◆ Problem to work on ◆
Look through the material below. Copy each line that contains the string "Valentine".

◆ Data to examine ◆
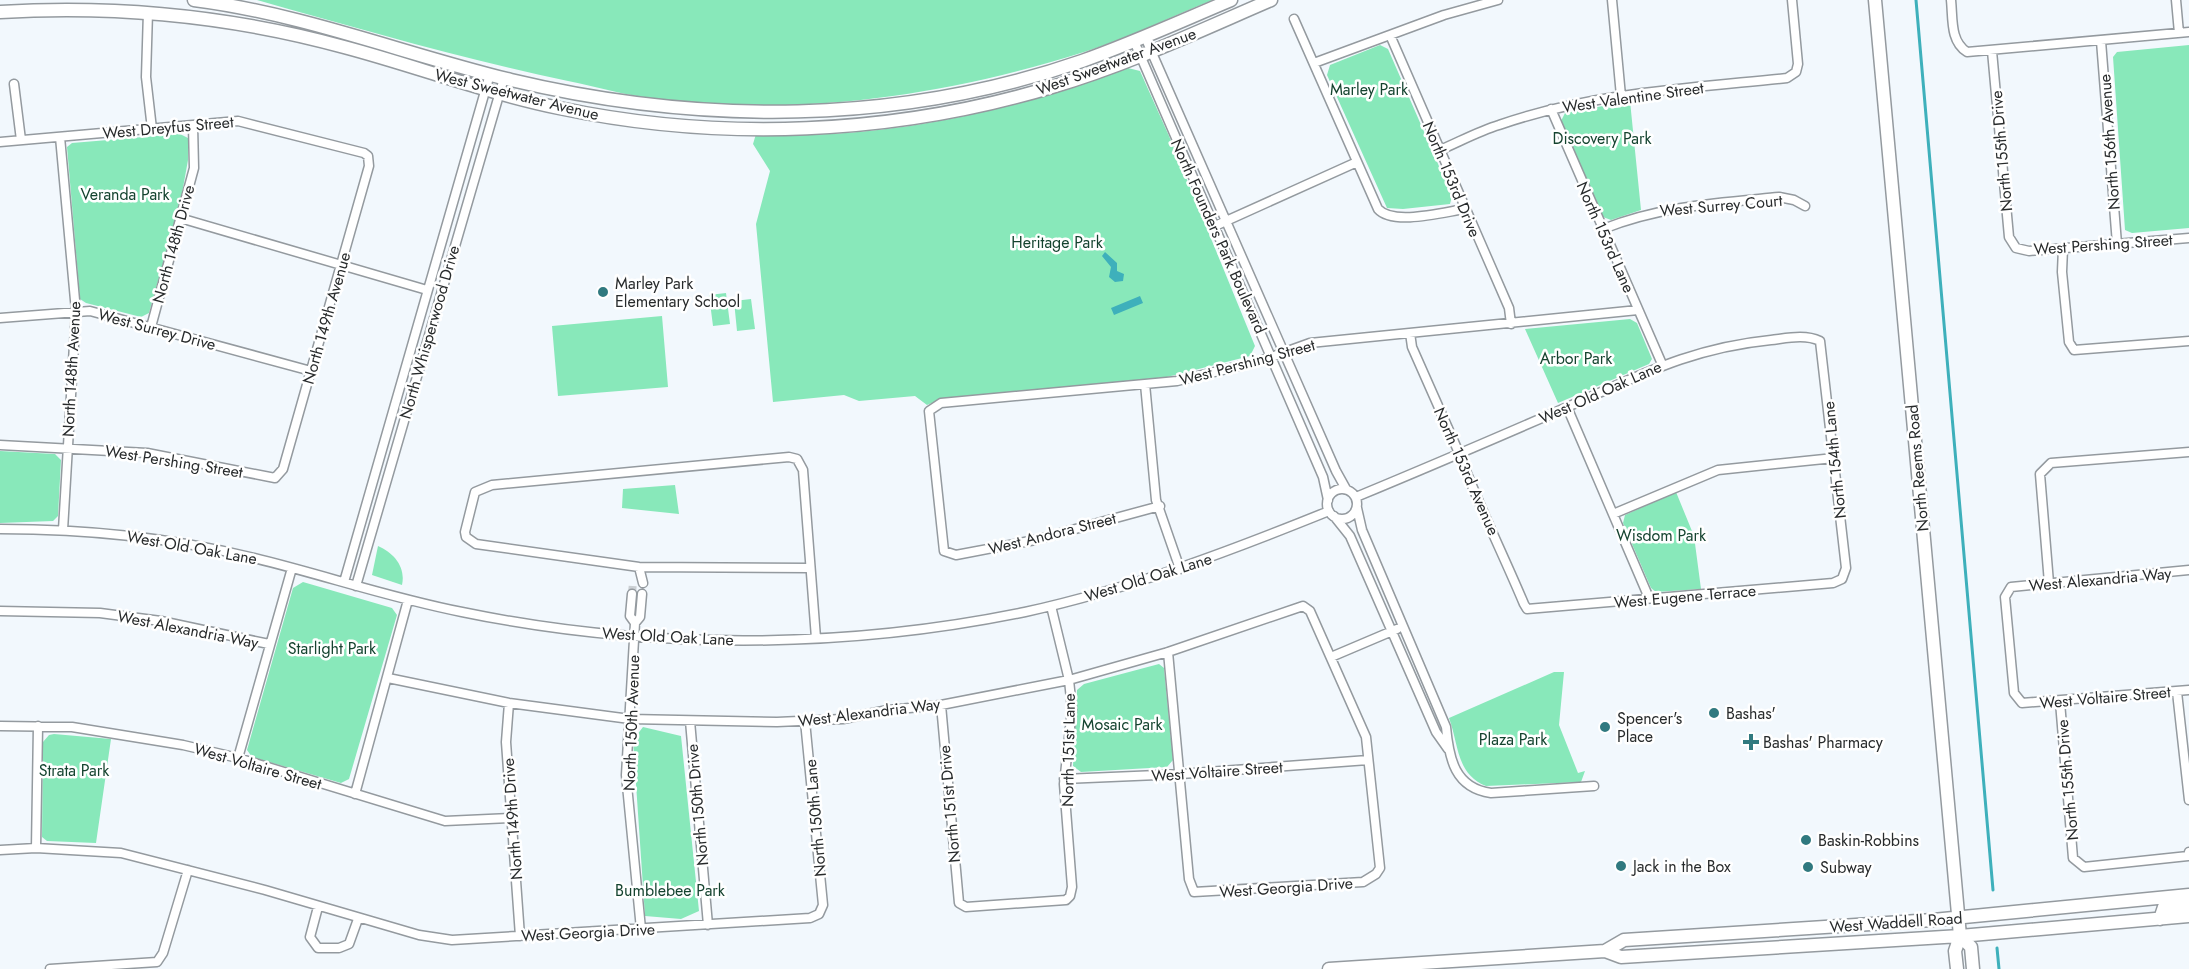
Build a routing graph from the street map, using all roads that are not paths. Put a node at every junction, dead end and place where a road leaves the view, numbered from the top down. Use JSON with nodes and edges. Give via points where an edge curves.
{"nodes":[{"id":1,"x":194,"y":0,"type":"edge"},
{"id":2,"x":1231,"y":0,"type":"edge"},
{"id":3,"x":1271,"y":0,"type":"edge"},
{"id":4,"x":1498,"y":0,"type":"edge"},
{"id":5,"x":1612,"y":0,"type":"edge"},
{"id":6,"x":1792,"y":0,"type":"edge"},
{"id":7,"x":1875,"y":0,"type":"edge"},
{"id":8,"x":1951,"y":0,"type":"edge"},
{"id":9,"x":2176,"y":0,"type":"edge"},
{"id":10,"x":0,"y":12,"type":"edge"},
{"id":11,"x":148,"y":12,"type":"junction"},
{"id":12,"x":1294,"y":19,"type":"dead end"},
{"id":13,"x":2189,"y":32,"type":"edge"},
{"id":14,"x":2179,"y":33,"type":"junction"},
{"id":15,"x":1390,"y":35,"type":"junction"},
{"id":16,"x":1140,"y":39,"type":"junction"},
{"id":17,"x":2101,"y":41,"type":"junction"},
{"id":18,"x":1992,"y":51,"type":"junction"},
{"id":19,"x":1146,"y":53,"type":"junction"},
{"id":20,"x":1314,"y":63,"type":"junction"},
{"id":21,"x":490,"y":74,"type":"junction"},
{"id":22,"x":504,"y":78,"type":"junction"},
{"id":23,"x":14,"y":84,"type":"dead end"},
{"id":24,"x":486,"y":88,"type":"junction"},
{"id":25,"x":499,"y":92,"type":"junction"},
{"id":26,"x":1621,"y":96,"type":"junction"},
{"id":27,"x":1551,"y":109,"type":"junction"},
{"id":28,"x":193,"y":125,"type":"junction"},
{"id":29,"x":152,"y":129,"type":"junction"},
{"id":30,"x":60,"y":137,"type":"junction"},
{"id":31,"x":21,"y":140,"type":"junction"},
{"id":32,"x":0,"y":142,"type":"edge"},
{"id":33,"x":1440,"y":150,"type":"junction"},
{"id":34,"x":368,"y":156,"type":"joint"},
{"id":35,"x":1357,"y":162,"type":"junction"},
{"id":36,"x":1805,"y":206,"type":"dead end"},
{"id":37,"x":1465,"y":209,"type":"junction"},
{"id":38,"x":180,"y":218,"type":"junction"},
{"id":39,"x":1227,"y":222,"type":"junction"},
{"id":40,"x":1215,"y":226,"type":"junction"},
{"id":41,"x":1602,"y":229,"type":"junction"},
{"id":42,"x":2189,"y":238,"type":"edge"},
{"id":43,"x":2117,"y":244,"type":"junction"},
{"id":44,"x":2016,"y":248,"type":"joint"},
{"id":45,"x":2062,"y":248,"type":"junction"},
{"id":46,"x":342,"y":265,"type":"junction"},
{"id":47,"x":427,"y":290,"type":"junction"},
{"id":48,"x":1638,"y":310,"type":"junction"},
{"id":49,"x":76,"y":311,"type":"junction"},
{"id":50,"x":0,"y":318,"type":"edge"},
{"id":51,"x":1511,"y":324,"type":"junction"},
{"id":52,"x":151,"y":327,"type":"junction"},
{"id":53,"x":1410,"y":333,"type":"junction"},
{"id":54,"x":1820,"y":341,"type":"joint"},
{"id":55,"x":2189,"y":341,"type":"edge"},
{"id":56,"x":1283,"y":351,"type":"junction"},
{"id":57,"x":1272,"y":356,"type":"junction"},
{"id":58,"x":1662,"y":364,"type":"junction"},
{"id":59,"x":311,"y":371,"type":"junction"},
{"id":60,"x":1145,"y":384,"type":"junction"},
{"id":61,"x":1567,"y":407,"type":"junction"},
{"id":62,"x":0,"y":445,"type":"edge"},
{"id":63,"x":67,"y":447,"type":"junction"},
{"id":64,"x":2189,"y":452,"type":"edge"},
{"id":65,"x":1459,"y":453,"type":"junction"},
{"id":66,"x":1834,"y":458,"type":"junction"},
{"id":67,"x":275,"y":478,"type":"joint"},
{"id":68,"x":1346,"y":489,"type":"junction"},
{"id":69,"x":1356,"y":497,"type":"junction"},
{"id":70,"x":1328,"y":500,"type":"junction"},
{"id":71,"x":1160,"y":506,"type":"junction"},
{"id":72,"x":1357,"y":508,"type":"junction"},
{"id":73,"x":1332,"y":514,"type":"junction"},
{"id":74,"x":1613,"y":514,"type":"junction"},
{"id":75,"x":0,"y":528,"type":"edge"},
{"id":76,"x":63,"y":530,"type":"junction"},
{"id":77,"x":944,"y":551,"type":"joint"},
{"id":78,"x":292,"y":568,"type":"junction"},
{"id":79,"x":810,"y":568,"type":"junction"},
{"id":80,"x":1180,"y":569,"type":"junction"},
{"id":81,"x":2189,"y":570,"type":"edge"},
{"id":82,"x":1842,"y":579,"type":"joint"},
{"id":83,"x":344,"y":582,"type":"junction"},
{"id":84,"x":2049,"y":583,"type":"junction"},
{"id":85,"x":356,"y":586,"type":"junction"},
{"id":86,"x":637,"y":597,"type":"tunnel mouth"},
{"id":87,"x":1649,"y":598,"type":"junction"},
{"id":88,"x":408,"y":600,"type":"junction"},
{"id":89,"x":1051,"y":606,"type":"junction"},
{"id":90,"x":1527,"y":609,"type":"joint"},
{"id":91,"x":0,"y":611,"type":"edge"},
{"id":92,"x":1403,"y":626,"type":"junction"},
{"id":93,"x":1392,"y":631,"type":"junction"},
{"id":94,"x":634,"y":636,"type":"junction"},
{"id":95,"x":816,"y":638,"type":"junction"},
{"id":96,"x":269,"y":645,"type":"junction"},
{"id":97,"x":1168,"y":652,"type":"junction"},
{"id":98,"x":1331,"y":657,"type":"junction"},
{"id":99,"x":388,"y":678,"type":"junction"},
{"id":100,"x":1069,"y":680,"type":"junction"},
{"id":101,"x":2189,"y":690,"type":"edge"},
{"id":102,"x":2176,"y":692,"type":"junction"},
{"id":103,"x":2060,"y":702,"type":"junction"},
{"id":104,"x":508,"y":703,"type":"junction"},
{"id":105,"x":2022,"y":703,"type":"joint"},
{"id":106,"x":941,"y":705,"type":"junction"},
{"id":107,"x":628,"y":719,"type":"junction"},
{"id":108,"x":690,"y":721,"type":"junction"},
{"id":109,"x":805,"y":721,"type":"junction"},
{"id":110,"x":0,"y":726,"type":"edge"},
{"id":111,"x":38,"y":726,"type":"junction"},
{"id":112,"x":1448,"y":750,"type":"junction"},
{"id":113,"x":238,"y":758,"type":"junction"},
{"id":114,"x":1368,"y":760,"type":"junction"},
{"id":115,"x":1180,"y":774,"type":"junction"},
{"id":116,"x":1065,"y":779,"type":"junction"},
{"id":117,"x":1594,"y":786,"type":"dead end"},
{"id":118,"x":355,"y":794,"type":"junction"},
{"id":119,"x":2189,"y":800,"type":"edge"},
{"id":120,"x":512,"y":818,"type":"junction"},
{"id":121,"x":36,"y":848,"type":"junction"},
{"id":122,"x":0,"y":850,"type":"edge"},
{"id":123,"x":2188,"y":854,"type":"edge"},
{"id":124,"x":188,"y":870,"type":"junction"},
{"id":125,"x":2189,"y":895,"type":"edge"},
{"id":126,"x":1071,"y":896,"type":"joint"},
{"id":127,"x":2189,"y":905,"type":"edge"},
{"id":128,"x":318,"y":907,"type":"junction"},
{"id":129,"x":819,"y":914,"type":"joint"},
{"id":130,"x":2189,"y":916,"type":"edge"},
{"id":131,"x":1958,"y":918,"type":"junction"},
{"id":132,"x":358,"y":919,"type":"junction"},
{"id":133,"x":2160,"y":919,"type":"junction"},
{"id":134,"x":708,"y":925,"type":"junction"},
{"id":135,"x":641,"y":929,"type":"junction"},
{"id":136,"x":1784,"y":930,"type":"junction"},
{"id":137,"x":520,"y":936,"type":"junction"},
{"id":138,"x":1960,"y":936,"type":"junction"},
{"id":139,"x":1605,"y":951,"type":"junction"},
{"id":140,"x":1670,"y":954,"type":"junction"},
{"id":141,"x":1443,"y":967,"type":"edge"},
{"id":142,"x":50,"y":969,"type":"edge"},
{"id":143,"x":1329,"y":969,"type":"edge"},
{"id":144,"x":1957,"y":969,"type":"edge"},
{"id":145,"x":1973,"y":969,"type":"edge"}],
"edges":[{"from":1,"to":21,"type":"main road","name":"West Sweetwater Avenue","via":[[290,16]]},
{"from":2,"to":16,"type":"main road","name":"West Sweetwater Avenue"},
{"from":3,"to":19,"type":"main road","name":"West Sweetwater Avenue"},
{"from":4,"to":15,"type":"street"},
{"from":5,"to":26,"type":"street"},
{"from":6,"to":26,"type":"street","name":"West Valentine Street","via":[[1798,64],[1796,72],[1787,78]]},
{"from":7,"to":131,"type":"main road","name":"North Reems Road"},
{"from":8,"to":18,"type":"street","via":[[1958,46],[1967,52]]},
{"from":9,"to":14,"type":"street"},
{"from":10,"to":11,"type":"main road","name":"West Sweetwater Avenue"},
{"from":11,"to":24,"type":"main road","name":"West Sweetwater Avenue","via":[[201,17],[303,37]]},
{"from":11,"to":29,"type":"street","via":[[146,77]]},
{"from":12,"to":20,"type":"street"},
{"from":13,"to":14,"type":"street"},
{"from":14,"to":17,"type":"street"},
{"from":15,"to":20,"type":"street"},
{"from":15,"to":33,"type":"street","name":"North 153rd Drive"},
{"from":16,"to":19,"type":"street","name":"North Founders Park Boulevard"},
{"from":16,"to":22,"type":"main road","name":"West Sweetwater Avenue","via":[[1054,69],[969,91],[884,106],[805,112],[719,112],[655,106],[584,96]]},
{"from":17,"to":18,"type":"street"},
{"from":17,"to":43,"type":"street","name":"North 156th Avenue"},
{"from":18,"to":44,"type":"street","name":"North 155th Drive","via":[[2010,237]]},
{"from":19,"to":25,"type":"main road","name":"West Sweetwater Avenue","via":[[1054,87],[970,108],[888,122],[805,128],[732,129],[633,120],[570,110]]},
{"from":19,"to":39,"type":"street","name":"North Founders Park Boulevard"},
{"from":19,"to":40,"type":"street","name":"North Founders Park Boulevard"},
{"from":20,"to":35,"type":"street"},
{"from":21,"to":22,"type":"main road","name":"West Sweetwater Avenue"},
{"from":21,"to":24,"type":"street","name":"North Whisperwood Drive"},
{"from":22,"to":25,"type":"street","name":"North Whisperwood Drive"},
{"from":23,"to":31,"type":"street"},
{"from":24,"to":25,"type":"main road","name":"West Sweetwater Avenue"},
{"from":24,"to":47,"type":"street","name":"North Whisperwood Drive"},
{"from":25,"to":85,"type":"street","name":"North Whisperwood Drive"},
{"from":26,"to":27,"type":"street","name":"West Valentine Street"},
{"from":27,"to":33,"type":"street","name":"West Valentine Street","via":[[1497,125]]},
{"from":27,"to":41,"type":"street","name":"North 153rd Lane"},
{"from":28,"to":29,"type":"street","name":"West Dreyfus Street"},
{"from":28,"to":34,"type":"street","name":"West Dreyfus Street","via":[[249,122]]},
{"from":28,"to":38,"type":"street","name":"North 148th Drive","via":[[194,168]]},
{"from":29,"to":30,"type":"street","name":"West Dreyfus Street"},
{"from":30,"to":31,"type":"street","name":"West Dreyfus Street"},
{"from":30,"to":49,"type":"street","name":"North 148th Avenue"},
{"from":31,"to":32,"type":"street","name":"West Dreyfus Street"},
{"from":33,"to":37,"type":"street","name":"North 153rd Drive"},
{"from":34,"to":46,"type":"street","name":"North 149th Avenue","via":[[369,166]]},
{"from":35,"to":37,"type":"street","via":[[1384,216],[1396,218]]},
{"from":35,"to":39,"type":"street"},
{"from":36,"to":41,"type":"street","name":"West Surrey Court","via":[[1779,197],[1686,206],[1648,213]]},
{"from":37,"to":51,"type":"street","name":"North 153rd Drive","via":[[1509,308]]},
{"from":38,"to":46,"type":"street"},
{"from":38,"to":52,"type":"street","name":"North 148th Drive"},
{"from":39,"to":40,"type":"street"},
{"from":39,"to":56,"type":"street","name":"North Founders Park Boulevard"},
{"from":40,"to":57,"type":"street","name":"North Founders Park Boulevard"},
{"from":41,"to":48,"type":"street","name":"North 153rd Lane"},
{"from":42,"to":43,"type":"street","name":"West Pershing Street"},
{"from":43,"to":45,"type":"street","name":"West Pershing Street"},
{"from":44,"to":45,"type":"street","name":"West Pershing Street"},
{"from":45,"to":55,"type":"street","via":[[2069,342],[2074,350]]},
{"from":46,"to":47,"type":"street"},
{"from":46,"to":59,"type":"street","name":"North 149th Avenue"},
{"from":47,"to":83,"type":"street","name":"North Whisperwood Drive"},
{"from":48,"to":51,"type":"street","name":"West Pershing Street"},
{"from":48,"to":58,"type":"street","name":"North 153rd Lane"},
{"from":49,"to":50,"type":"street","name":"West Surrey Drive"},
{"from":49,"to":52,"type":"street","name":"West Surrey Drive"},
{"from":49,"to":63,"type":"street","name":"North 148th Avenue"},
{"from":51,"to":53,"type":"street","name":"West Pershing Street"},
{"from":52,"to":59,"type":"street","name":"West Surrey Drive"},
{"from":53,"to":56,"type":"street","name":"West Pershing Street","via":[[1310,343]]},
{"from":53,"to":65,"type":"street","name":"North 153rd Avenue","via":[[1412,347]]},
{"from":54,"to":58,"type":"street","name":"West Old Oak Lane","via":[[1810,336],[1750,342]]},
{"from":54,"to":66,"type":"street","name":"North 154th Lane"},
{"from":56,"to":57,"type":"street","name":"West Pershing Street"},
{"from":56,"to":68,"type":"street","name":"North Founders Park Boulevard"},
{"from":57,"to":60,"type":"street","name":"West Pershing Street","via":[[1194,378]]},
{"from":57,"to":70,"type":"street","name":"North Founders Park Boulevard","via":[[1325,482]]},
{"from":58,"to":61,"type":"street","name":"West Old Oak Lane"},
{"from":59,"to":67,"type":"street","name":"North 149th Avenue","via":[[283,469]]},
{"from":60,"to":71,"type":"street","via":[[1156,500]]},
{"from":60,"to":77,"type":"street","name":"West Pershing Street","via":[[941,403],[928,411]]},
{"from":61,"to":65,"type":"street","name":"West Old Oak Lane"},
{"from":61,"to":74,"type":"street"},
{"from":62,"to":63,"type":"street","name":"West Pershing Street"},
{"from":63,"to":67,"type":"street","name":"West Pershing Street","via":[[147,453]]},
{"from":63,"to":76,"type":"street","name":"North 148th Avenue"},
{"from":64,"to":84,"type":"street","via":[[2051,463],[2040,474]]},
{"from":65,"to":69,"type":"street","name":"West Old Oak Lane"},
{"from":65,"to":90,"type":"street","name":"North 153rd Avenue"},
{"from":66,"to":74,"type":"street","via":[[1718,470]]},
{"from":66,"to":82,"type":"street","name":"North 154th Lane","via":[[1846,568]]},
{"from":68,"to":69,"type":"street"},
{"from":68,"to":70,"type":"street","via":[[1337,489]]},
{"from":69,"to":72,"type":"street"},
{"from":70,"to":73,"type":"street"},
{"from":71,"to":77,"type":"street","name":"West Andora Street","via":[[1035,540],[956,555]]},
{"from":71,"to":80,"type":"street"},
{"from":72,"to":73,"type":"street","via":[[1347,518]]},
{"from":72,"to":92,"type":"street","via":[[1362,530]]},
{"from":73,"to":80,"type":"street","name":"West Old Oak Lane"},
{"from":73,"to":93,"type":"street","via":[[1350,536]]},
{"from":74,"to":87,"type":"street"},
{"from":75,"to":76,"type":"street","name":"West Old Oak Lane"},
{"from":76,"to":78,"type":"street","name":"West Old Oak Lane","via":[[173,542]]},
{"from":78,"to":83,"type":"street","name":"West Old Oak Lane"},
{"from":78,"to":96,"type":"street"},
{"from":79,"to":79,"type":"street","via":[[638,576],[476,544],[465,532],[475,492],[480,488],[789,457],[797,459],[803,470]]},
{"from":79,"to":95,"type":"street"},
{"from":80,"to":89,"type":"street","name":"West Old Oak Lane"},
{"from":81,"to":84,"type":"street","name":"West Alexandria Way"},
{"from":82,"to":87,"type":"street","name":"West Eugene Terrace","via":[[1833,583]]},
{"from":83,"to":85,"type":"street","name":"West Old Oak Lane"},
{"from":84,"to":105,"type":"street","name":"West Alexandria Way","via":[[2011,587],[2005,597],[2014,693]]},
{"from":85,"to":88,"type":"street","name":"West Old Oak Lane"},
{"from":86,"to":94,"type":"street","name":"North 150th Avenue","via":[[640,617]]},
{"from":87,"to":90,"type":"street","name":"West Eugene Terrace"},
{"from":88,"to":94,"type":"street","name":"West Old Oak Lane","via":[[519,622]]},
{"from":88,"to":99,"type":"street"},
{"from":89,"to":95,"type":"street","name":"West Old Oak Lane","via":[[899,631]]},
{"from":89,"to":100,"type":"street","name":"North 151st Lane"},
{"from":91,"to":96,"type":"street","name":"West Alexandria Way","via":[[141,618]]},
{"from":92,"to":93,"type":"street"},
{"from":92,"to":112,"type":"street","via":[[1446,727]]},
{"from":93,"to":98,"type":"street"},
{"from":93,"to":112,"type":"street","via":[[1436,732]]},
{"from":94,"to":95,"type":"street","name":"West Old Oak Lane"},
{"from":94,"to":107,"type":"street","name":"North 150th Avenue"},
{"from":96,"to":113,"type":"street"},
{"from":97,"to":98,"type":"street","name":"West Alexandria Way","via":[[1303,606],[1310,611]]},
{"from":97,"to":100,"type":"street","name":"West Alexandria Way"},
{"from":97,"to":115,"type":"street"},
{"from":98,"to":114,"type":"street","via":[[1366,737]]},
{"from":99,"to":104,"type":"street","name":"West Alexandria Way"},
{"from":99,"to":118,"type":"street"},
{"from":100,"to":106,"type":"street","name":"West Alexandria Way"},
{"from":100,"to":116,"type":"street","name":"North 151st Lane","via":[[1072,709]]},
{"from":101,"to":102,"type":"street","name":"West Voltaire Street"},
{"from":102,"to":103,"type":"street","name":"West Voltaire Street"},
{"from":102,"to":119,"type":"street"},
{"from":103,"to":105,"type":"street","name":"West Voltaire Street"},
{"from":103,"to":123,"type":"street","name":"North 155th Drive","via":[[2073,858],[2084,867]]},
{"from":104,"to":107,"type":"street","name":"West Alexandria Way"},
{"from":104,"to":120,"type":"street","name":"North 149th Drive","via":[[506,742]]},
{"from":106,"to":109,"type":"street","name":"West Alexandria Way"},
{"from":106,"to":126,"type":"street","name":"North 151st Drive","via":[[959,903],[966,907],[1066,900]]},
{"from":107,"to":108,"type":"street","name":"West Alexandria Way"},
{"from":107,"to":135,"type":"street","name":"North 150th Avenue","via":[[626,775]]},
{"from":108,"to":109,"type":"street","name":"West Alexandria Way"},
{"from":108,"to":134,"type":"street","name":"North 150th Drive"},
{"from":109,"to":129,"type":"street","name":"North 150th Lane","via":[[823,905]]},
{"from":110,"to":111,"type":"street","name":"West Voltaire Street"},
{"from":111,"to":113,"type":"street","name":"West Voltaire Street","via":[[127,735]]},
{"from":111,"to":121,"type":"street"},
{"from":112,"to":117,"type":"street","via":[[1459,778],[1480,791]]},
{"from":113,"to":118,"type":"street","name":"West Voltaire Street"},
{"from":114,"to":115,"type":"street","name":"West Voltaire Street"},
{"from":114,"to":115,"type":"street","name":"West Georgia Drive","via":[[1380,868],[1363,882],[1194,892],[1189,879]]},
{"from":115,"to":116,"type":"street","name":"West Voltaire Street"},
{"from":116,"to":126,"type":"street","name":"North 151st Lane"},
{"from":118,"to":120,"type":"street","name":"West Voltaire Street","via":[[445,821]]},
{"from":120,"to":137,"type":"street","name":"North 149th Drive"},
{"from":121,"to":122,"type":"street","name":"West Georgia Drive"},
{"from":121,"to":124,"type":"street","name":"West Georgia Drive","via":[[120,853]]},
{"from":124,"to":128,"type":"street","name":"West Georgia Drive"},
{"from":124,"to":142,"type":"street","via":[[158,962]]},
{"from":125,"to":131,"type":"main road","name":"West Waddell Road"},
{"from":127,"to":133,"type":"main road","via":[[2164,908]]},
{"from":128,"to":132,"type":"street","name":"West Georgia Drive"},
{"from":128,"to":132,"type":"street","via":[[310,937],[318,948],[349,944]]},
{"from":129,"to":134,"type":"street","name":"West Georgia Drive","via":[[810,918]]},
{"from":130,"to":133,"type":"main road","name":"West Waddell Road"},
{"from":131,"to":136,"type":"main road","name":"West Waddell Road"},
{"from":131,"to":138,"type":"main road","name":"North Reems Road"},
{"from":132,"to":137,"type":"street","name":"West Georgia Drive","via":[[452,940]]},
{"from":133,"to":138,"type":"main road","name":"West Waddell Road"},
{"from":134,"to":135,"type":"street","name":"West Georgia Drive"},
{"from":135,"to":137,"type":"street","name":"West Georgia Drive"},
{"from":136,"to":139,"type":"main road","name":"West Waddell Road","via":[[1624,940]]},
{"from":136,"to":140,"type":"main road","via":[[1747,942],[1686,946]]},
{"from":138,"to":140,"type":"main road","name":"West Waddell Road"},
{"from":138,"to":144,"type":"main road","name":"North Reems Road","via":[[1955,951]]},
{"from":138,"to":145,"type":"main road","name":"North Reems Road","via":[[1971,947]]},
{"from":139,"to":140,"type":"main road","name":"West Waddell Road","via":[[1621,957]]},
{"from":139,"to":141,"type":"main road","name":"West Waddell Road"},
{"from":141,"to":143,"type":"main road","name":"West Waddell Road"}]}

◆ Response area ◆
{"from":6,"to":26,"type":"street","name":"West Valentine Street","via":[[1798,64],[1796,72],[1787,78]]},
{"from":26,"to":27,"type":"street","name":"West Valentine Street"},
{"from":27,"to":33,"type":"street","name":"West Valentine Street","via":[[1497,125]]},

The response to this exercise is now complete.